# Plastisol transfers in california?



## craig13 (Aug 25, 2011)

I've looked far and near and cannot, for the life of me find a custom plastisol supplier in California? Is there anyone that will make custom plastisol transfers in California? Not that there isn't anyone out there in the US, but it all has to do with turnaround time. I'm so close to giving up screen pronting and going into the plastisol transfer business. Any interest?


----------



## proworlded (Oct 3, 2006)

With the shipping options available today the location isn't really very important. Some points in California will take as long for shipping as other places throughout the country.


----------



## royster13 (Aug 14, 2007)

What kind of turn around time do you need?.....Some of the eastern companies have 1 days service and offer 2 day air at ground rates.....Look on this list for a few in the west... spreadsheets.google.com/pub?key=pkQjJPlThfo_-PmJjgISnDA


----------



## Rodney (Nov 3, 2004)

Instagraph is in CA Custom Heat Transfers | Insta Graphic Systems

Wild Side is in CA Wild Side | Quality Heat Applied Graphics Since 1979

Horizon Products is in CA Horizon Products: Custom Heat Transfers Low Minimum Quick Turnaround

Found in the spreadsheet Royce linked to above


----------



## wormil (Jan 7, 2008)

BTW, the spreadsheet is posted in this thread:
http://www.t-shirtforums.com/plastisol-transfers/t77081.html


----------



## suzamac (Mar 18, 2008)

Rodney said:


> Instagraph is in CA Custom Heat Transfers | Insta Graphic Systems
> 
> Wild Side is in CA Wild Side | Quality Heat Applied Graphics Since 1979
> 
> ...


Horizon offers quick turn-around but Insta and Wildside don't offer very fast turn-around the last time I checked. To confirm that all is well at Horizon, call them and have them fax their latest price list. Bob is the main guy there. We did a lot of business with them before we sold our business.


----------



## binki (Jul 16, 2006)

www.heattransferwarehouse.com has a 2 day turn, sometimes faster.


----------



## craig13 (Aug 25, 2011)

proworlded said:


> With the shipping options available today the location isn't really very important. Some points in California will take as long for shipping as other places throughout the country.

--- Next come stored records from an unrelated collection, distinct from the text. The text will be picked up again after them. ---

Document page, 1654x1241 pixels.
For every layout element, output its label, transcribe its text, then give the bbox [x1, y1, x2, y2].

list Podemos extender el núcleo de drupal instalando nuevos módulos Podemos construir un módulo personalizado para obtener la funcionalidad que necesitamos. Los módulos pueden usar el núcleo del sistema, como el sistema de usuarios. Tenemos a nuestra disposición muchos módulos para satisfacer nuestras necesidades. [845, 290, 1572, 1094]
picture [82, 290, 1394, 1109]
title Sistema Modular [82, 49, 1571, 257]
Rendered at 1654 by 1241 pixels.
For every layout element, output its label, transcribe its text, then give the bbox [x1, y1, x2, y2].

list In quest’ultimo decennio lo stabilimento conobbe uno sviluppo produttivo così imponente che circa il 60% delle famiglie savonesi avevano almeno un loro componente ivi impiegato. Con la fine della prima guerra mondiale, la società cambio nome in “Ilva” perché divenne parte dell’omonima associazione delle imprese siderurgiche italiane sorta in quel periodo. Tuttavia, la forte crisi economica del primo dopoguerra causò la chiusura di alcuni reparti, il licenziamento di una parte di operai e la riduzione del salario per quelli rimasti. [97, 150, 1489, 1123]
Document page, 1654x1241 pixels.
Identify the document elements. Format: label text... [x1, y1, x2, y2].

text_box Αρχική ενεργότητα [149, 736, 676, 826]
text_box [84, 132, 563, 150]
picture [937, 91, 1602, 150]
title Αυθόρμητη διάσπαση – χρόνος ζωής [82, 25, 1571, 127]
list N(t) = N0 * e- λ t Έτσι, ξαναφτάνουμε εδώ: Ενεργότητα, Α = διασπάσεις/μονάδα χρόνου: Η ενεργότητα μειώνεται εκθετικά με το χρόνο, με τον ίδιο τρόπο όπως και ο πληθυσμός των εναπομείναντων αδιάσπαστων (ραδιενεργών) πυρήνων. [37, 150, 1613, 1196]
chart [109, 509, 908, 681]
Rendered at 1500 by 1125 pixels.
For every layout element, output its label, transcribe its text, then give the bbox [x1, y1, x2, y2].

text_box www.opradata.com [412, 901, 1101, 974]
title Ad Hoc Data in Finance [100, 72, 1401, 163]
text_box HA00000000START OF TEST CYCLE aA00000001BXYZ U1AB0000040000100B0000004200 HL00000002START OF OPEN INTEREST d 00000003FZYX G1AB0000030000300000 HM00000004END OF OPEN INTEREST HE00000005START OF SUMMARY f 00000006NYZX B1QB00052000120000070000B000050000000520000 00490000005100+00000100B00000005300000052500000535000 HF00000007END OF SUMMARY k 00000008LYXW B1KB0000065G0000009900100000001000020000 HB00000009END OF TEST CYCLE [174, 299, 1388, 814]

You may be right, but where I currently get my plastisol transfers from, they will mail them out to me pretty much the same day I order. And this is for a custom design. A custom design that I emailed them that morning. They just can't go and grab 12 out of a bin. They're printing, and they're printing them fast. So cool, right? same day. but then it takes about 10 days to get to me here in california. I could pay for next day shipping and eat up all my profit while I'm at it, but that's why i asked about plastisol transfers in california.


----------



## royster13 (Aug 14, 2007)

craig13 said:


> but then it takes about 10 days to get to me here in california.


Will your vendor ship by priority mail?...Cost should be under 10.00 and 2 to 3 days from the east coast...


----------



## pokerman (Nov 7, 2007)

Most of the large companies mentioned below are expensive and require large qty. 

I have been using a guy for 12 years...he's been in biz over 30. Try Gary at Exodus Enterprises 714.630.2827 in Anaheim, CA. AWESOME product, fast turn, reasonable price...SUPER easy to communicate with. Tell him what you want, when you need it, be specific, you'll get a great transfer......


----------



## craig13 (Aug 25, 2011)

Thanks, I'll have to check him out


----------



## llvlloon (Mar 14, 2013)

Craig, my brother owns a shop near LA that makes plastisol transfers so if you have any questions, I can probably help.


----------



## suzamac (Mar 18, 2008)

llvlloon said:


> Craig, my brother owns a shop near LA that makes plastisol transfers so if you have any questions, I can probably help.


Tell me more. I have a database of Plastisol providers that I would love to update with his info.


----------



## kraznuts (Apr 14, 2011)

thermaprint located in irvine CA

ask for artie and brent sent ya


----------